Caméra cachée: GAIA tacle l’élevage «inhumain» des poulets vendus en grande surface

En filmant en caméra cachée les conditions de vie infernales des poulets dits «de chair» dans six élevages flamands, GAIA pointe du doigt l’absence totale de contrôle en Belgique et espère sensibiliser le grand public aux horribles «standards» vers lesquels tend notre société de consommation.

Des poulets à l’agonie, incapables de se déplacer pour accéder aux points d’eau et de nourriture, et rongés par des brûlures aux pattes et sur la peau, voilà ce que l’on peut voir dans la dernière vidéo diffusée ce mardi par l’organisation de défense des animaux.

Filmée en caméra cachée dans six élevages différents, la séquence met en lumière les conditions inhumaines («des hangars surpeuplés», des litières «souillées et humides»,...) dans lesquelles sont gavés les oiseaux.

«Un nombre incalculable de poulets agonisent, couchés sur le dos, à bout de souffle. D’autres grossissent jusqu’à tomber morts. Les cadavres jonchent le sol, parmi «les survivants», commente GAIA dans un communiqué. Avant de préciser qu’en «l’espace de 42 jours maximum, les oiseaux passent d’un poids corporel de 50 g. à plus de 2 kg en moyenne (entre 1,7 et 2,8 kg, soit une augmentation de 4.500% de leur poids initial!). Dans les années 50, les poulets n’atteignaient ce poids qu’après 120 jours.»

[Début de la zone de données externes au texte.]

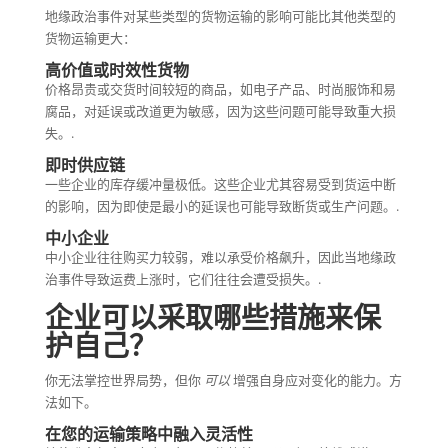
地缘政治事件对某些类型的货物运输的影响可能比其他类型的
货物运输更大：
高价值或时效性货物
价格昂贵或交货时间较短的商品，如电子产品、时尚服饰和易
腐品，对延误或改道更为敏感，因为这些问题可能导致重大损
失。.
即时供应链
一些企业的库存缓冲量极低。这些企业尤其容易受到货运中断
的影响，因为即使是最小的延误也可能导致断货或生产问题。.
中小企业
中小企业往往购买力较弱，难以承受价格飙升，因此当地缘政
治事件导致运费上涨时，它们往往会遭受损失。.
企业可以采取哪些措施来保
护自己？
你无法掌控世界局势，但你
可以
增强自身应对变化的能力。方
法如下。
在您的运输策略中融入灵活性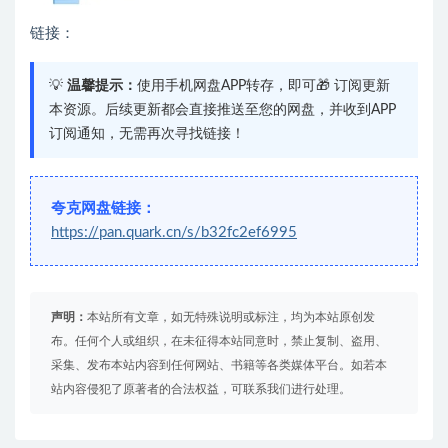
链接：
💡
温馨提示：
使用手机网盘APP转存，即可🎁 订阅更新
本资源。后续更新都会直接推送至您的网盘，并收到APP
订阅通知，无需再次寻找链接！
夸克网盘链接：
https://pan.quark.cn/s/b32fc2ef6995
声明：
本站所有文章，如无特殊说明或标注，均为本站原创发
布。任何个人或组织，在未征得本站同意时，禁止复制、盗用、
采集、发布本站内容到任何网站、书籍等各类媒体平台。如若本
站内容侵犯了原著者的合法权益，可联系我们进行处理。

Caméra cachée: GAIA tacle l’élevage «inhumain» des poulets vendus en grande surface
L’organisation de défense des animaux met en lumière les conditions inhumaines dans lesquelles sont gavés les poulets. GAIA

En colère sur un «système abject d’exploitation industrielle des poulets qui est devenu la règle», l’organisation de défense des animaux - qui fustige le label belge de qualité Belplume, «une plaisanterie» - critique le législateur, incapable de faire respecter «de faibles normes minimales», mais aussi les supermarchés.

Caméra cachée: GAIA tacle l’élevage «inhumain» des poulets vendus en grande surface
L’organisation de défense des animaux met en lumière les conditions inhumaines dans lesquelles sont gavés les poulets. GAIA

«Si les images prouvent une chose, c’est que la viande de poulet est bon marché parce que ce sont les animaux qui en paient le prix, estime Michel Vandenbosch, le président de GAIA, qui appelle les grandes surfaces à prendre leurs responsabilités. Elles doivent cesser de vendre de la viande de poulet issue d’exploitations qui font autant souffrir les animaux et se fournir auprès d’élevages qui leur offrent une meilleure qualité de vie. Autrement, les supermarchés continueront à entretenir une intolérable cruauté envers les animaux.»

En attendant que les éleveurs arrêtent de concentrer toujours plus de poulets et choisissent de se tourner vers des races à croissance plus lente, GAIA invite les consommateurs à faire pression via le site internet (www.pouletbiendecheznous.be) auprès des grandes surfaces afin qu’ils accordent un plus grand respect au bien-être des animaux.